La rosa derramó un último pétalo y, como por arte de magia, el tiempo se detuvo. Mi malogrado corazón anunciaba su soplo final y latía marcando un funesto réquiem.
Siempre supe que Bella merecía a su lado a un tipo mejor que yo pero me alegraba de haber quitado de en medio a ese mal nacido de Gastón. ¡Ese mequetrefe merecía morir! Ya no molestaría más a mi amada, aunque por ello tendría que pagar un precio demasiado alto.
Bella me había enseñado que nunca es demasiado tarde para soñar. Para ello le brindé mi biblioteca, en un vano intento de que se enamorara de mí por mis posesiones. ¡Qué iluso fui! Bella no era como las demás, no era fácil de impresionar, a pesar de que mi fastuosa colección de libros la dejó sin habla en un primer momento.
Ella además perdonó cada uno de mis defectos y supo ver más allá de mis imperfecciones y, desde un primer momento, su sonrisa acarició mi alma. Me enseñó que, en ocasiones, hay que dejar que las cosas buenas simplemente sucedan. A su lado también aprendí que el infierno tan sólo estaba en mi cabeza.
Pero todo tocaba a su fin. A partir de aquel momento tan sólo seríamos fragmentos que algún día hubieran formado el más perfecto puzle. Pero mi tiempo se acababa y era tarde para las lamentaciones. Sentía cómo mi corazón palpitaba cada vez más y más lento, y el dolor dejaba paso a una lenta y densa oscuridad.

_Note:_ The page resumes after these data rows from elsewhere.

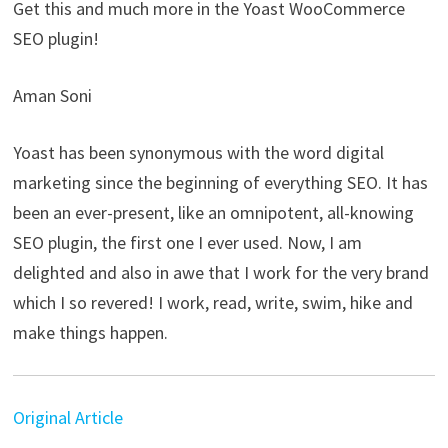
Get this and much more in the Yoast WooCommerce
SEO plugin!
Aman Soni
Yoast has been synonymous with the word digital
marketing since the beginning of everything SEO. It has
been an ever-present, like an omnipotent, all-knowing
SEO plugin, the first one I ever used. Now, I am
delighted and also in awe that I work for the very brand
which I so revered! I work, read, write, swim, hike and
make things happen.
Original Article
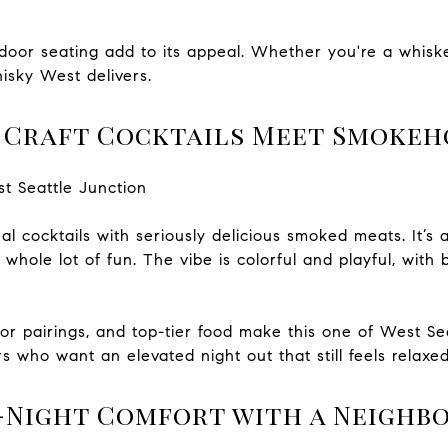
utdoor seating add to its appeal. Whether you're a whiske
isky West delivers.
e Craft Cocktails Meet Smokeh
st Seattle Junction
l cocktails with seriously delicious smoked meats. It’s a li
whole lot of fun. The vibe is colorful and playful, with
avor pairings, and top-tier food make this one of West Se
s who want an elevated night out that still feels relaxed
e-Night Comfort with a Neighb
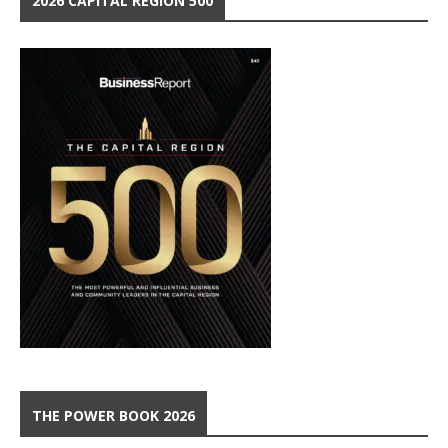
2026 CAPITAL REGION 500
THE POWER BOOK 2026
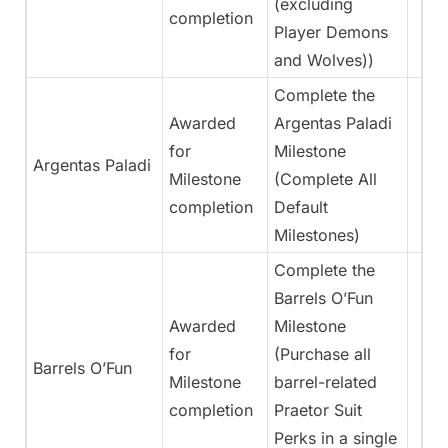
(excluding
completion
Player Demons
and Wolves))
Complete the
Awarded
Argentas Paladi
for
Milestone
Argentas Paladi
Milestone
(Complete All
completion
Default
Milestones)
Complete the
Barrels O’Fun
Awarded
Milestone
for
(Purchase all
Barrels O’Fun
Milestone
barrel-related
completion
Praetor Suit
Perks in a single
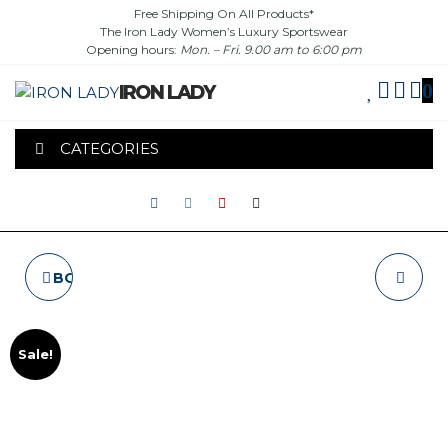
Skip
Free Shipping On All Products*
The Iron Lady Women’s Luxury Sportswear
to
Opening hours:
Mon. – Fri. 9.00 am to 6:00 pm
the
content
0
IRON LADY
CATEGORIES
BOXING GLOVES "VX-
T-SHIRT "FITNESS
3"
BODY" - NAVY
Sale!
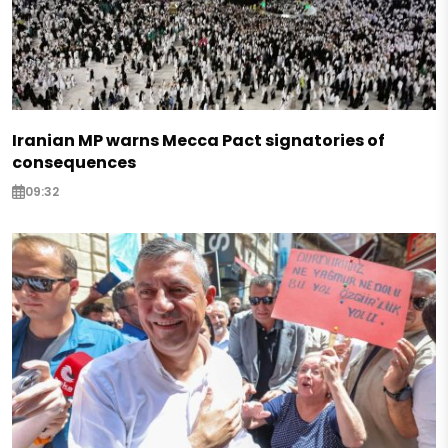
Iranian MP warns Mecca Pact signatories of
consequences
09:32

Una lágrima suya cayó sobre mi rostro, cubierto de pelaje, e intenté decirle que no llorara, que me había regalado los minutos más hermosos de mi vida y que había cubierto mis días de su luz, pero no me quedaban apenas fuerzas para responderle.De repente, ella acarició mi garra y murmuró:
—Te amo… No te mueras… Yo… Te amo…
Mis ojos volvieron a abrirse. Mi corazón se acompasó de nuevo al suyo, y tardé un instante en asumir que no estaba alucinando. ¡Bella me amaba!
Su cara angelical me miraba atónita, mientras noté cómo mi vello se desprendía de mi cuerpo, sin prisa pero sin pausa, como si fueran hojas secas al estallar el otoño.
De repente, en mis manos no había ni rastro ni de garras ni de pezuñas, sino que volvían a estar mis manos y mi piel pálida, a la que tanto había echado de menos.
A pesar de que la maldición se había roto y volvía a tener el mismo aspecto de siempre, sabía que jamás sería el mismo Adam. El amor de Bella me había cambiado para siempre.
—Yo también te amo, preciosa —le contesté mientras el mundo enmudecía a nuestro alrededor.
Mis fieles sirvientes también habían recuperado su forma humana, y ya no eran simples objetos, como un candelabro o una tetera. Nos miraron extasiados, mientras el amor en su estado más puro me invadía hasta las entrañas.
Mis labios se unieron al fin a los de Bella, sellando nuestros destinos de una vez por todas y para siempre. Aquella rosa que anunciaba nuestro fin, tan sólo puso un punto y seguido hacia un mañana juntos, en el que el mejor regalo sería despertarme cada día a su lado y construir un futuro sólo para los dos.